Лучше нам вовсе не пересекаться. Я не готова. Спустя столько лет. По-прежнему ощущаю себя побитой и беззащитной. Ненужной и… бракованной.

— Я все, что могла, выяснила. Ради тебя же! Завтра еще с девчонками-педиатрами встречусь, — воодушевленно лепечет, а мне хочется бросить в нее что-нибудь тяжелое, чтобы заткнуть. — Конечно, тот факт, что у тебя уже дети есть, может стать проблемой. Еще и тройняшки, — задумчиво тянет.

— Алешка для тебя тоже проблема? — отрезаю коротко и резко, защищаясь.

Стреляю в нее предупреждающим взглядом, и она наконец-то умолкает. Моя подруга порой превращается в жуткую сплетницу. Не различает границ, поддаваясь больному любопытству. Немного остываю, покосившись на стопку медкарт. Там ведь есть и… Лора.

— Я неправильно выразилась, — после паузы проговаривает сипло. — Прости, дорогая, если обидела тебя, — подходит ближе, упирается бедром в край стола.

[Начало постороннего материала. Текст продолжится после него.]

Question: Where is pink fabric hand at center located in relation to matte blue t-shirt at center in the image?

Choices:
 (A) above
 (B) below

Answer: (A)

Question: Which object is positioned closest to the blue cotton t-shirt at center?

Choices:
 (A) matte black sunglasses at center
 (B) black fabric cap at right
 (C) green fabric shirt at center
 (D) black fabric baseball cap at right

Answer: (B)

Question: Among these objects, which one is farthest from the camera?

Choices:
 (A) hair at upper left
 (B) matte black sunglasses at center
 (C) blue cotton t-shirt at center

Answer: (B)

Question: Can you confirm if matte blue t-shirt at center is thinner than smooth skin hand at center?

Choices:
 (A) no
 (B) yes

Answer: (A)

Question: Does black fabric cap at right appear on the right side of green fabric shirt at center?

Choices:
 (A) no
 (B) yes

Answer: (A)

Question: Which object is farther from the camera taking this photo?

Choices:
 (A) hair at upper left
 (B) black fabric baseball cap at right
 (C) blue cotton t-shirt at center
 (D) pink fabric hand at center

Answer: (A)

По плечу моему успокаивающе проводит. — Побледнела так, — вздыхает. — Ты ведь толком не рассказывала, что случилось. Расстались и расстались. Студенческая любовь не выдержала испытания временем и расстоянием, — повторяет мои же слова, которые были наглой ложью. Правду я похоронила глубоко в душе. — Я вообще всегда считала, что ты с ЭКО поторопилась…

— Прекрати, — руку ее сбрасываю с себя. — О моих детях никогда не говори подобное, — обнажаю зубы и злюсь невероятно.

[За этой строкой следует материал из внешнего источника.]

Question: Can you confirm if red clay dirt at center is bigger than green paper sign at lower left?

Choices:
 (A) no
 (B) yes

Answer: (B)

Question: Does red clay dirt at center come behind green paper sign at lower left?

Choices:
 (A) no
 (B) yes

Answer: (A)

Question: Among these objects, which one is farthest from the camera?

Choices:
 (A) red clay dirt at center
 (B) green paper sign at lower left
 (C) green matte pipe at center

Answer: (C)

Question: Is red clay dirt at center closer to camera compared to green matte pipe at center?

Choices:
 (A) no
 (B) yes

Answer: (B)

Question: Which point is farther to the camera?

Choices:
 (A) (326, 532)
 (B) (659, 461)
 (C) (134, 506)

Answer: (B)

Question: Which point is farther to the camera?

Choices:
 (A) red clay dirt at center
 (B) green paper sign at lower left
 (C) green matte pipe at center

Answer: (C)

Шесть лет она была рядом, поддерживала в трудные минуты, но я готова перечеркнуть все, поставить крест на нашей дружбе, если Лора продолжит в том же духе. Что нашло на нее в последнее время?

— Да я не о малышах же, — тушуется мгновенно, заметив мой гнев. — Я о ситуации. Согласись, нашим детям нужна полноценная семья. У меня вот никак не получается, — с грустью произносит. — А у тебя…

— …и так семья полноценная, — заканчиваю фразу вместо нее.

— Так что с Макаром у вас на самом деле случилось? — вновь жажда информации верх берет. Журналистом Лоре надо было работать, а не лаборантом. Причем в желтой прессе. — Чьи это документы? Зачем? — внезапно внимание переключает на стол.

Пристально в карты всматривается, протягивает руку, но я отодвигаю стопку на противоположную сторону.

— Говорю же, поручение, — пожимаю плечами, а сама лихорадочно думаю, чем настырную подругу отвлечь. — Архивные документы систематизирую, чтобы…

Чтобы помешать одному наглому типу совершить эгоистичный поступок. Но Лоре я ни слова не скажу. Хотя помощь лаборанта, да еще такого ушлого и всезнающего, мне могла бы пригодиться. Но нет. Иначе вся клиника в курсе проблемы Туманова будет. Даже он не заслуживает такой огласки.

Сама разберусь!

— Блин, точно! Генеральный! — Лора освобождает меня от необходимости выдумывать очередную ложь.

На ноги подскакивает, забыв о картах, о Макаре и, кажется, обо мне тоже. Подлетает к шкафу, открывает створку с зеркалом — и себя осматривает. Поправляет макияж, не такой вызывающий, как Лоре хотелось бы, ведь более яркий — запрещает начальство. Покачав головой, все-таки удовлетворенно кивает своему отражению.

Я же пользуюсь моментом. Быстро нахожу карту подруги, складываю ее вместе со своей в нижнем шкафчике стола, заперев на ключ. Решаю уберечь Лору и Алешку от Адама. На всякий случай, хоть подруга, как и я, донора из базы выбирала. Похожего на мужа.